Dick Cheney comprobó, de primera mano, que la seguridad en Afganistán está lejos de ser satisfactoria. El vicepresidente de Estados Unidos acababa de desayunar junto a los soldados de la base militar norteamericana de Bagram, al norte de Kabul, cuando todo el campamento fue sacudido por una poderosa explosión.

    Un atacante suicida había conseguido penetrar hasta la entrada del campamento en el que Cheney había pasado la noche, el que es parte de la base militar estadounidense más importante en Afganistán, una de las instalaciones mejor protegidas de todo el país.

    “El objetivo era Dick Cheney”, anunciaron los rebeldes, seguros de sí mismos. El Ministerio del Interior de Afganistán informó que al menos 16 personas murieron en el ataque. Según el Ejército norteamericano, la bomba segó la vida de tres personas, incluyendo a dos soldados de la coalición liderada por Estados Unidos.

    Es probable que los talibanes hayan contado con que su suicida nunca avanzaría más allá de la entrada a la base y nunca conseguiría su objetivo declarado. Pero los rebeldes son conscientes de la fuerza simbólica de un ataque como este, capaz de atraer la atención de toda la prensa mundial.

    Los talibanes nunca antes habían llegado tan cerca de un funcionario tan alto de su odiado imperio archienemigo. Además, lograron humillar al vicepresidente, quien debió ponerse a salvo de un peligro que sus propios oficiales daban por eliminado. El lunes a la noche se supo que la visita sorpresa de Cheney a Afganistán se prolongaría hasta el martes. En realidad, sus planes de viaje suelen mantenerse en secreto por temor a atentados.
   
    Cheney tenía previsto, originalmente, reunirse el lunes en Kabul con el presidente afgano, Hamid Karzai, pero una intensa nevada imposibilitó sobrevolar los 60 kilómetros que separan la base militar de la capital. La reunión con Karzai se aplazó y los talibanes aprovecharon la inusual oportunidad. Al parecer, necesitaron pocas horas para escoger a uno de entre los 2.000 hombres que, según sus datos, integran su ejército de suicidas.

    Cheney señaló haber escuchado “un fuerte estruendo”, que identificó enseguida. Tras su breve estancia en el búnker, voló hacia Kabul para hablar con Karzai de la lucha contra el terrorismo y la desoladora situación de seguridad en el devastado país asiático.
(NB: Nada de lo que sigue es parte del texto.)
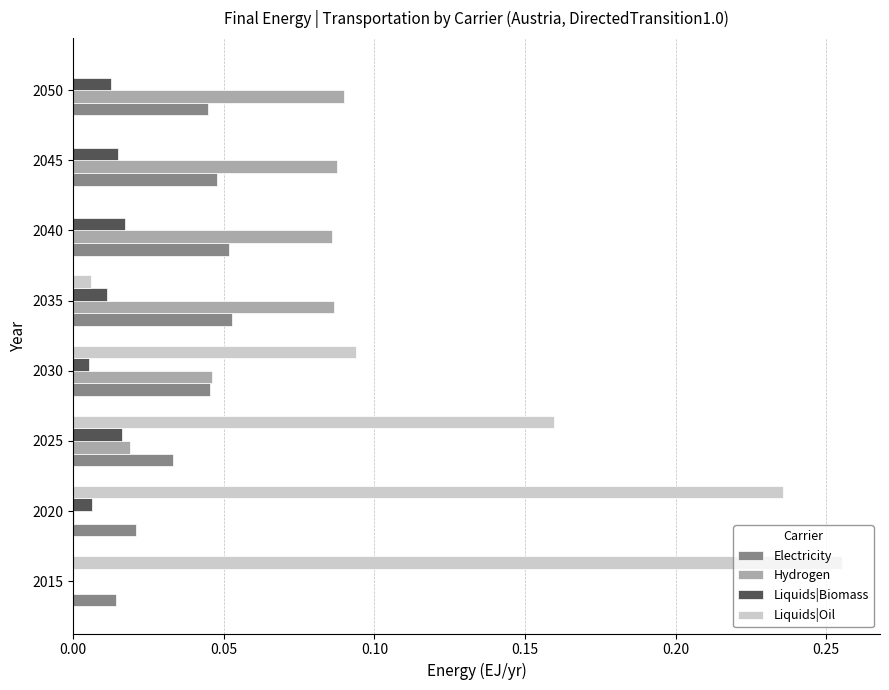

How many distinct data groups are displayed?

4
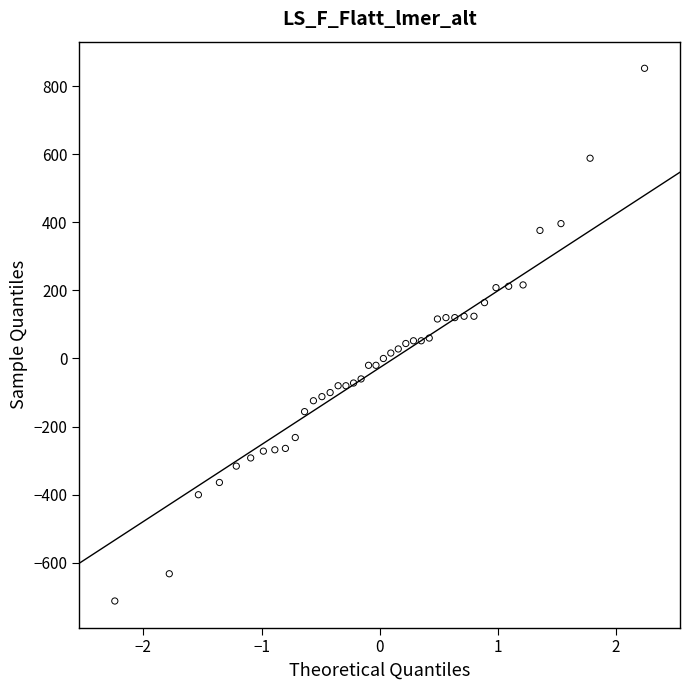

What is the range of Y values (max minus min)?

1564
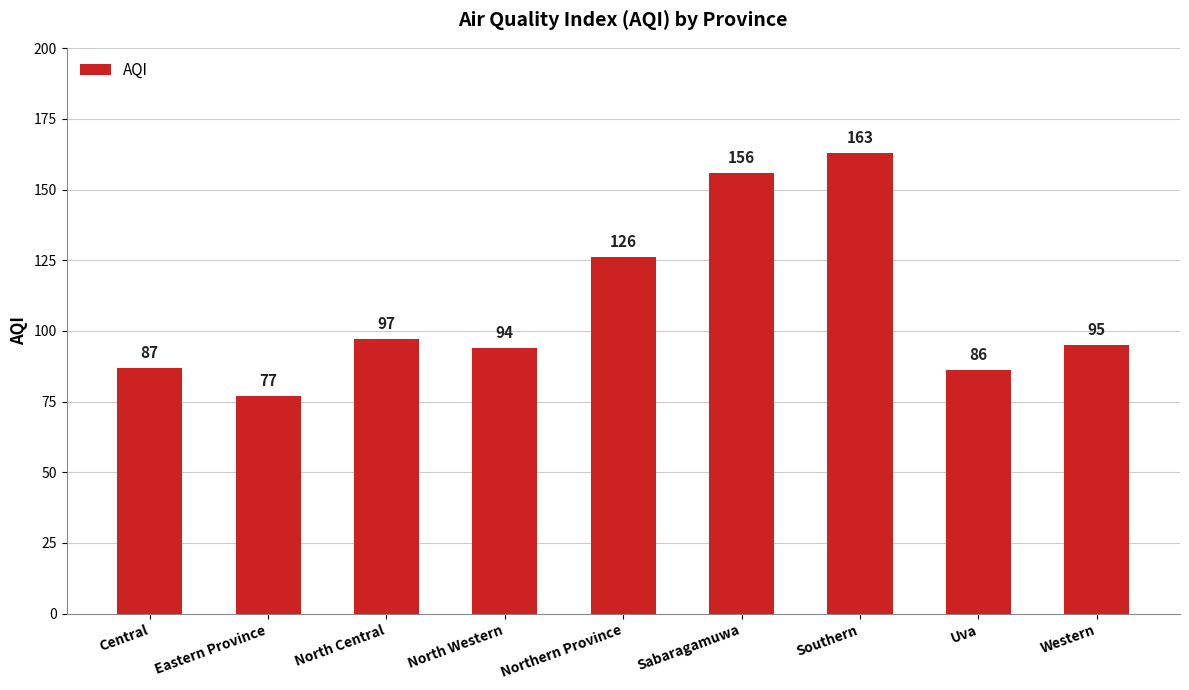

At which label is the value closest to 120?

Northern Province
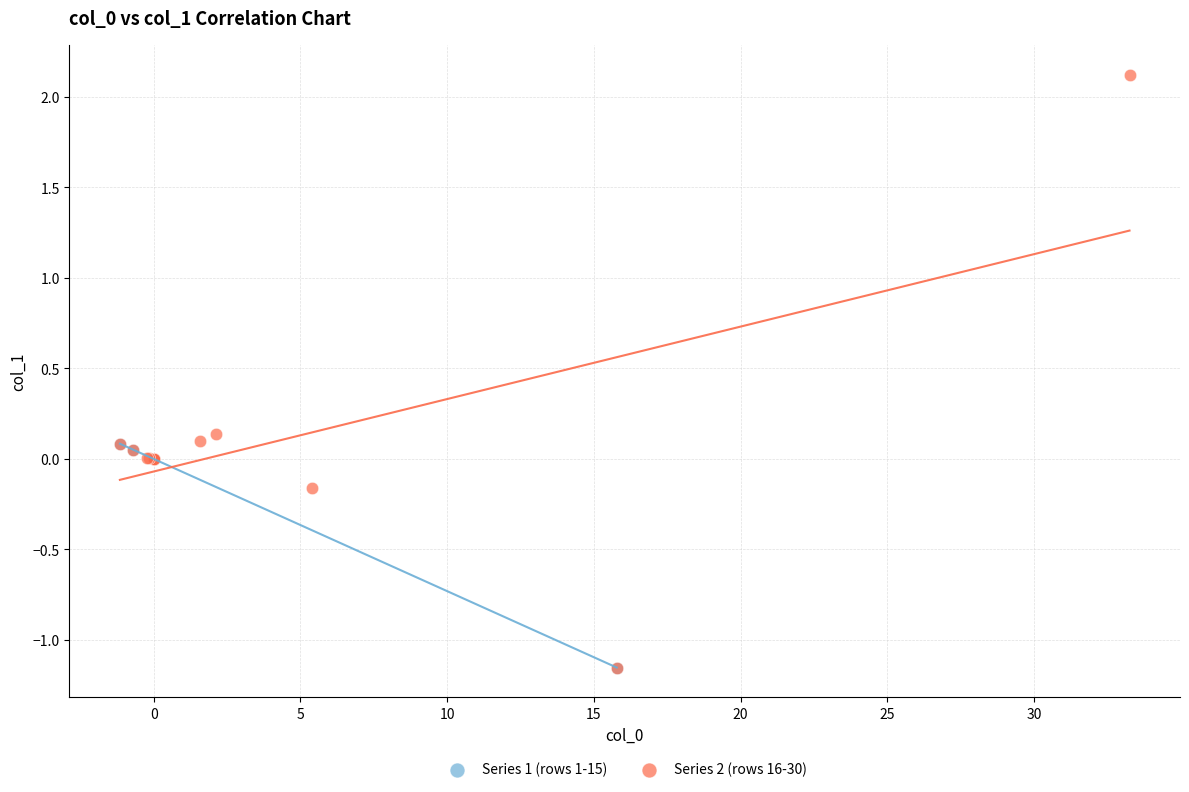

Which series has the largest Y range (max minus min)?

Series 2 (rows 16-30)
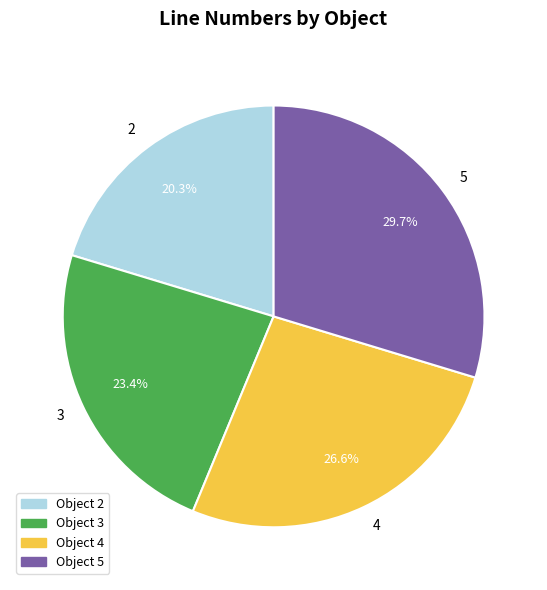

To the nearest percent, what is the difference between the largest and smallest slice percentages?

9%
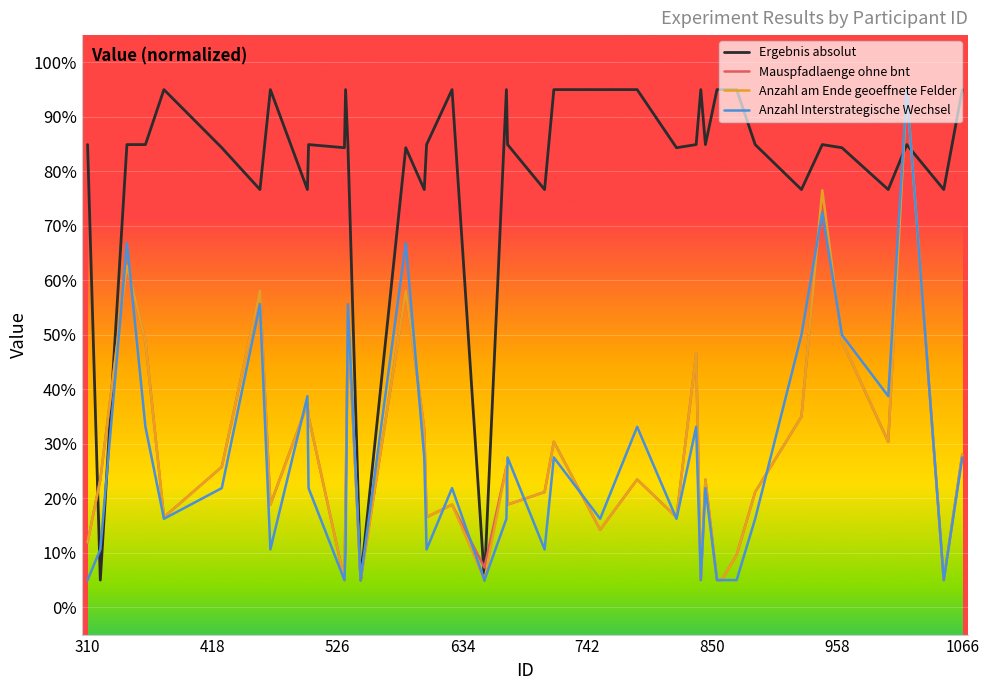

What is the greatest value displayed?

95.0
    Estados Unidos y sus aliados quieren impedir a toda costa que los rebeldes lleven al país al borde del precipicio con su anunciada ofensiva de primavera. Con ese objetivo en mente, se está desplegando en el Hindukush, por primera vez desde la caída del régimen talibán en el 2001, más de 50.000 soldados extranjeros. Gran Bretaña aumentará su presencia militar en el país, al igual que Dinamarca y Australia.

    Estados Unidos ya lo hizo y mantiene, actualmente, 27.000 soldados en Afganistán. Se espera que Alemania apruebe en breve el envío de 500 soldados, quienes se sumarán a los 3.000 ya estacionados. Los talibanes esperan que el avance de los “infieles” inflame los ánimos de los afganos y los lleve a incorporarse masivamente a sus filas.

    El líder militar de los rebeldes, el mulá Dadullah, afirmó en una reciente entrevista que ya cuenta con 6.000 combatientes para la ofensiva primaveral, pero la cifra podría aumentar hasta 10.000. “Cuanto más crezca la cantidad de soldados judíos y cristianos que nos combaten, mayor será la motivación de los afganos para unirse a nosotros”, vaticinó.